Thursday, July 01, 2021

924(c) Conviction Stands Where Guilty Plea Factually Supported Both Valid and Invalid Predicate Offenses

US v. CrawleyCrawly and “two codefendants invaded a home and robbed an individual they believed to be a drug dealer,” although he was not and no drugs were taken. Nonetheless, Crawly told police the plan was to steal “drug proceeds and half a kilogram of cocaine.” Crawley was charged with conspiracy to commit Hobbs Act robbery, attempt to possess with intent to distribute crack cocaine, using a firearm during a crime of violence (as well as a drug trafficking crime - namely, the crack offense) and being a felon in possession of a firearm. He pleaded guilty to the Hobbs Act conspiracy and use of a firearm counts. Crawly later filed a 2255 motion, arguing that because Hobbs Act conspiracy was no longer a “crime of violence” his firearm conviction was no longer valid. The district court denied the motion, holding that while the Hobbs Act conspiracy could no longer support the firearm offense, the drug trafficking offense could and, therefore, the conviction stood.

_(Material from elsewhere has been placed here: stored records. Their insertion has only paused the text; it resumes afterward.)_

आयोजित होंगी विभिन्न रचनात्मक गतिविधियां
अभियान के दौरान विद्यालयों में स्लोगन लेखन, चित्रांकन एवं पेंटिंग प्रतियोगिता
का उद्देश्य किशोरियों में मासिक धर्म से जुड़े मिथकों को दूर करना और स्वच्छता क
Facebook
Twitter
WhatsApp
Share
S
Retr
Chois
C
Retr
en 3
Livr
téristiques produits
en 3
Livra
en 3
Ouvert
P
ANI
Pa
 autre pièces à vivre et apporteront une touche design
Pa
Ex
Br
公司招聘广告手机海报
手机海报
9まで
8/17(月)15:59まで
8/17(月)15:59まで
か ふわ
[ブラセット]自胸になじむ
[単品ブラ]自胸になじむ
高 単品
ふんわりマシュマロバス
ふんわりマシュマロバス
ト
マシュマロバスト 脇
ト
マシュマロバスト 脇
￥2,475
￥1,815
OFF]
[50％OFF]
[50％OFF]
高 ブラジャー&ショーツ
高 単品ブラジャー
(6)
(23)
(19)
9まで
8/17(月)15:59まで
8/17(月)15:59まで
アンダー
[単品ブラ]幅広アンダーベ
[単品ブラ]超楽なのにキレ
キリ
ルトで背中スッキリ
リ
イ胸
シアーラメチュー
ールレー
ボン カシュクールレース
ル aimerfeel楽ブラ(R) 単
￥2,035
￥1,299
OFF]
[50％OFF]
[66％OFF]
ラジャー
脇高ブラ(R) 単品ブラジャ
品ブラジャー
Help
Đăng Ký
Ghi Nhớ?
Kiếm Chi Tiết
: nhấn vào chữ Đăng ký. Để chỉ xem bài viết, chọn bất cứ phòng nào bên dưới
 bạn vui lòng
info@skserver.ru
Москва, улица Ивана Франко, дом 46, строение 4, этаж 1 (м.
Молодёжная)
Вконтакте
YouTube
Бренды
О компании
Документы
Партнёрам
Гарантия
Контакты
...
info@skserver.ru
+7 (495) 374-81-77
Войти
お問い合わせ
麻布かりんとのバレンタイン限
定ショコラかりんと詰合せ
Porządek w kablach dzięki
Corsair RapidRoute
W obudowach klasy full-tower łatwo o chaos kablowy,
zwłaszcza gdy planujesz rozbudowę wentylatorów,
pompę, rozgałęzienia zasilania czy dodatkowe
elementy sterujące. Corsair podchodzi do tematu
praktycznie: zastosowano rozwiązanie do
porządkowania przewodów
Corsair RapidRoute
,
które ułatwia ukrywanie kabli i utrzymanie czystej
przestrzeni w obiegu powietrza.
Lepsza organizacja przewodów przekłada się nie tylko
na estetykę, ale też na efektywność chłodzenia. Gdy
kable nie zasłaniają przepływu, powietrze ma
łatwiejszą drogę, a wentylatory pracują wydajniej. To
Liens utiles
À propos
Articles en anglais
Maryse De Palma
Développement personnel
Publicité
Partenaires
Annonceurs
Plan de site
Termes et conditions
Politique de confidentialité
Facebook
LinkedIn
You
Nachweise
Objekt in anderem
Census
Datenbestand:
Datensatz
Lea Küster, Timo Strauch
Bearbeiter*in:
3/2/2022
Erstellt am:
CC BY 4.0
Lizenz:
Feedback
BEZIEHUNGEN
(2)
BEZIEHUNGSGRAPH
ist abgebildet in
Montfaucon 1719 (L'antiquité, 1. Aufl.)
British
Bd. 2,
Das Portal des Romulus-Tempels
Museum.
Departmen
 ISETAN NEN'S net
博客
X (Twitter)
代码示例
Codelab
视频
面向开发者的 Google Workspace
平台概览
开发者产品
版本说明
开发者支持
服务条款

A divided Fourth Circuit affirmed the district court’s decision. The court relied on the statement of facts that was part of the plea agreement, in which Crawley admitted that he used the firearm both in relation to a crime of violence and a drug trafficking crime. The district court thus correctly relied on prior Fourth Circuit precedent that a firearm charge conviction after trial remains valid if one of the predicate offenses no longer counted as a crime of violence so long as another predicate still counted. The facts relied on by the district court were not “superfluous” and relying on them did not run afoul of Supreme Court precedent. The could also noted that Crawley “stipulated to the factual basis for the enumerated drug offense” even though he was not convicted of it. The court also concluded that in pleading guilty to a conjunctively charged count he was only admitting the “less serious statutory conduct,” concluding that the statement of facts was “akin to a” special verdict form identifying the factual basis for the conviction.

Judge Thacker dissented, arguing that nothing in the record showed that Crawley admitted to attempted possession of the drugs with the intent to distribute them.